• Written task 1: Copy the records from their start through the line containing "### Repo Best Practices", keeping every line unchanged and including both ends.

[[ Text provided, beginning ]]

BUILDING THE EARLY PRODUCT
Back to a team of one, Curcuru buckled down and went back to the drawing board. “I still had a million left from my seed round and lowered my salary to just $30k,” Curcuru says. She jokes that this gave her about 30 years to figure out how to make her startup work. “I wanted to make Binti un-killable.”
To find her footing in the world of social work, Curcuru knew she needed to consult the experts. Around this same time, the San Francisco Mayor’s Office for Civic Innovation launched the Startup in Residence (STIR) program. The initiative matched tech workers with government employees to better understand what issues the city faced, hoping to eventually lead to new tech solutions that would spur government efficiency.
Curcuru pounced on the opportunity. She reached out to someone in San Francisco county’s child welfare team who informed her that they were struggling with a shortage of foster families and she was invited to shadow a group of social workers in San Francisco’s Human Services Agency for four months. Her experience in these halls turned out to be a treasure trove of institutional knowledge and relationship-building that became the foundation for the next version of Binti.

[[ Text provided, end ]]
[[ Source material, beginning ]]

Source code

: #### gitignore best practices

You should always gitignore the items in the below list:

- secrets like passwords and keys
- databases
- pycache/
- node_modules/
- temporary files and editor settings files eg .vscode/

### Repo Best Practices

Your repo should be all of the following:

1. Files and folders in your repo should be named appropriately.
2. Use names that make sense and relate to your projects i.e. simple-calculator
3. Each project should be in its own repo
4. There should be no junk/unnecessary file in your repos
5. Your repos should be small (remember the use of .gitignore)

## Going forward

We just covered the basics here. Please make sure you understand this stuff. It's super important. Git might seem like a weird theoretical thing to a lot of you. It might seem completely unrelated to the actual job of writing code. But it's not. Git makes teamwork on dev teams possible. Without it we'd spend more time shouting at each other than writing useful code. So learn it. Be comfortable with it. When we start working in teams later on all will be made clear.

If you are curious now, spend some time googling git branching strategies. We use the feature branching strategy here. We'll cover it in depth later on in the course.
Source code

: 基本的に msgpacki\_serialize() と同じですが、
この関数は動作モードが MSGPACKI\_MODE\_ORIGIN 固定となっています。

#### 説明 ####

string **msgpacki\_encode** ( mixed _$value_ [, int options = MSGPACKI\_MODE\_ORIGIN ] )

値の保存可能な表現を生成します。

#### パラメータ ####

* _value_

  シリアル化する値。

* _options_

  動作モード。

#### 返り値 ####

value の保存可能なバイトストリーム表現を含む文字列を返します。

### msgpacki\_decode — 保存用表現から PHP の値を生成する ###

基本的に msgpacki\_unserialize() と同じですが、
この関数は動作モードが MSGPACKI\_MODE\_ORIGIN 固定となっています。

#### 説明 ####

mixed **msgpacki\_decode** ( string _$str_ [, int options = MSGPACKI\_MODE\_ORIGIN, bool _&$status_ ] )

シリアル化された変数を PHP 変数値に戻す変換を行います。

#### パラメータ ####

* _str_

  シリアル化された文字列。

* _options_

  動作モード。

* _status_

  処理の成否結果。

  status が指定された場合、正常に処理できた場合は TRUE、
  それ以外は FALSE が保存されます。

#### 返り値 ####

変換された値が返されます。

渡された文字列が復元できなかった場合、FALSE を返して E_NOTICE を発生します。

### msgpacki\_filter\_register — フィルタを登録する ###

[[ Source material, end ]]

• Written task 2: Continue the passage about building Binti's early product from where it stops.

• Written response 1:
Source code

: #### gitignore best practices

You should always gitignore the items in the below list:

- secrets like passwords and keys
- databases
- pycache/
- node_modules/
- temporary files and editor settings files eg .vscode/

### Repo Best Practices

• Written response 2:
“I was side-by-side with social workers who do the licensing for families so they can become foster parents. A typical day for them might start with a visit to a potential foster family to inspect the home for safety and fill out a checklist for everything they see during a visit. But they ended the day at their desk where they had this spreadsheet that they called the ‘master grid.’ It was 70 columns and 1,000 rows shared across a couple of dozen social workers that just tracked every step in the licensing process for a family.”
For the first time, Curcuru got to peek behind the curtain into the technical stumbling blocks that made the adoption and fostering process less efficient. “The spreadsheet wasn’t up to date and was so overwhelming for social workers to try to navigate. Instead, they resorted to sticky notes posted everywhere and all sorts of manual workarounds,” she says.
It started to make sense why families had such a difficult experience with the fostering and adoption process and why it was so slow. Social workers got into this work because they want to help children and families. They were trying hard but they didn’t have the tools to do their jobs effectively.
Curcuru wasted no time. She called up two former engineers from the first iteration of Binti and hired them as paid consultants for Binti 2.0. The small team started to build out a tool for the social workers she was shadowing, getting feedback from them in real-time.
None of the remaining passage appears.